Give the whole listing below once more, exactly, without pictures.
Exercise data: Begin
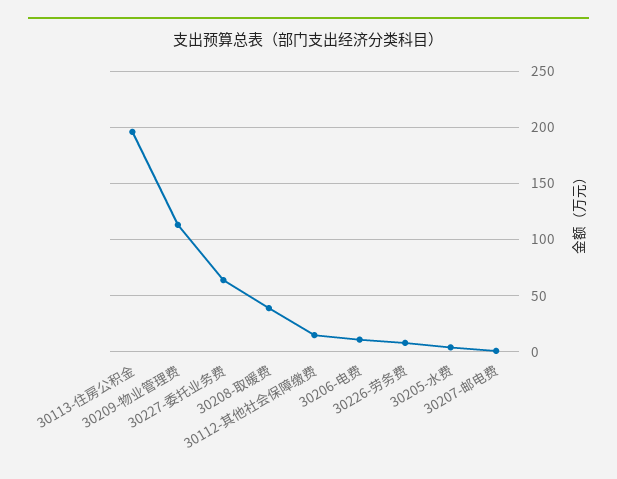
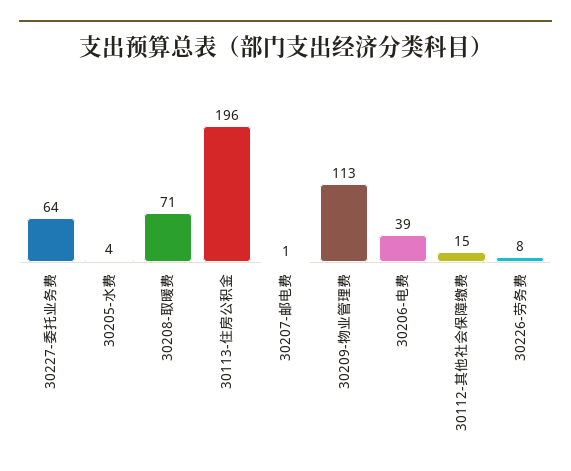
  {
    "30113-住房公积金": 196,
    "30209-物业管理费": 113,
    "30227-委托业务费": 64,
-   "30208-取暖费": 40,
+   "30208-取暖费": 71,
    "30112-其他社会保障缴费": 15,
-   "30206-电费": 10,
+   "30206-电费": 39,
    "30226-劳务费": 8,
    "30205-水费": 4,
    "30207-邮电费": 1
  }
Exercise data: End
→ Response for this exercise:
  {
    "30113-住房公积金": 196,
    "30209-物业管理费": 113,
    "30227-委托业务费": 64,
-   "30208-取暖费": 40,
+   "30208-取暖费": 71,
    "30112-其他社会保障缴费": 15,
-   "30206-电费": 10,
+   "30206-电费": 39,
    "30226-劳务费": 8,
    "30205-水费": 4,
    "30207-邮电费": 1
  }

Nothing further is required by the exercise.